And here in Kathmandu we begin teaching this week
CCNEPal 2013’s first 3-day course will begin tomorrow. Most of our courses will be open to “the general public” of nurses – I promise that there will be a registration process that allows a nurse to enroll even if she is not currently working in critical care. In June and July we will have at least four such sessions of thirty each, meaning that 120 nurses will be given the opportunity.
I knew from the beginning that these would take time to organize, so I set up the sessions hosted by specific hospitals, first. This week we will be at Shahid Gangalal National Heart Centre (SGNHC) , and I am honored to work with them. I was there to see the facilities and to meet the nurses this week. So happy to see some of the people who took my course in 2011. SGHNC has a wonderful nursing staff. I was very impressed with the facility, the attitude and the care of patients that I observed.
The Team approach
I pre-mailed them a free resource on ecg weeks ago, and they will have studied it before we get there. Because of the volume of patients with continuous heart monitoring there, they are likely to ask a higher level of questions. Sometimes I do more ecg teaching, but pre-study will allow us to move on to more exciting things. and – that means looking at team work skills.
the American Heart Association ACLS manual has a set of specific do’s and don’t related to teamwork.
use closed-loop communication – repeat orders back so as to avoid confusion
clear messages – no mumbling!
clear roles – somebody has to be in charge
know your personal limits practice things beforehand
share knowledge – and up-to-date data
use constructive intervention if a team member is uncertain about a skill. everyone watches each other and helps each other.
re-evaluate and summarize on a periodic basis ( two minutes)
exhibit mutual respect – no shouting, no sarcasm
Stating the obvious?
Some people may say, “of course I am a good team worker!” but are you really?

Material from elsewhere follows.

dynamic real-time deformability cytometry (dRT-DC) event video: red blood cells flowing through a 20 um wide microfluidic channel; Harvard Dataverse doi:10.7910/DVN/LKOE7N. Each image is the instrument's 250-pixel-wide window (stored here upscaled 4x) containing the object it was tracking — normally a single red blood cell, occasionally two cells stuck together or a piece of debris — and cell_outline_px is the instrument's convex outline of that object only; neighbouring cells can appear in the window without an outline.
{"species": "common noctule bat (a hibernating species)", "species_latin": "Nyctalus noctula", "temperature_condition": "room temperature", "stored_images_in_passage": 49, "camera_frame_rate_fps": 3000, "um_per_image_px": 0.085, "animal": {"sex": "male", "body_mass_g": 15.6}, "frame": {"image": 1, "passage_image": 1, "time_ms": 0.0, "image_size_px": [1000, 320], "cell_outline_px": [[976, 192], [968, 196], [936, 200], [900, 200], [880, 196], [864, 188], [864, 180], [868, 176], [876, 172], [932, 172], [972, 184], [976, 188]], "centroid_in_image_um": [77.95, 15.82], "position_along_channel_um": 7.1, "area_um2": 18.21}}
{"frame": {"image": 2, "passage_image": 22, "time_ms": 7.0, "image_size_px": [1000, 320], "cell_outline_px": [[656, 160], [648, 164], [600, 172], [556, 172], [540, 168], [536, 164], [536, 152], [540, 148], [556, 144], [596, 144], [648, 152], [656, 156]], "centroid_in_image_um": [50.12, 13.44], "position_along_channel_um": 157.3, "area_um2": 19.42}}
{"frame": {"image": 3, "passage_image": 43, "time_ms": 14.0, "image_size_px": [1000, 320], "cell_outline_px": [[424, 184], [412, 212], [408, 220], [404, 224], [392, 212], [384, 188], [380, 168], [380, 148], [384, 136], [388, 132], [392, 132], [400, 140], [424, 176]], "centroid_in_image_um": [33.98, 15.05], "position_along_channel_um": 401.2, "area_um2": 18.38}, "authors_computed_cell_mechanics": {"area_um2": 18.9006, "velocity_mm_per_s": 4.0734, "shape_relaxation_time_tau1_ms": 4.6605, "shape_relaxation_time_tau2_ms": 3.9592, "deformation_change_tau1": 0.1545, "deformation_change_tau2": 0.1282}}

These may seem really obvious, but we go out of our way to teach these skills in USA, and we will bring that same goal to Nepal. People can come to the course prepared with ecg knowledge and pharmacology, and if they do, we can spend more time working on teamwork skills. The best is to do some roleplay situations (“scenarios”) and discuss. as an added element, we will use smartphone video to guide the feedback we give. There are samples from 2011 on YouTube, and I will add some from this year (I hope).
We will also deal with fear. Fear of appearing to be stupid, fear of failure, fear of being ridiculed, fear of making a mistake. The nice thing about simulation in ACLS is that nobody actually gets hurt. You learn from your mistakes.
fear. hate-this-and-don’t-want-anything-to-do-with-it fear.
fear of body fluids ( some fears are valid…)
We know we are trying to teach you how to be at your best during the most difficult possible time you can have – trying to prevent the premature death of a fellow human being. Feeling the weight of the death you are trying to prevent..
Teamwork is the answer to fear.
Fear faced by respondents during an ACLS event will be something to talk about during a future blog. and during the course.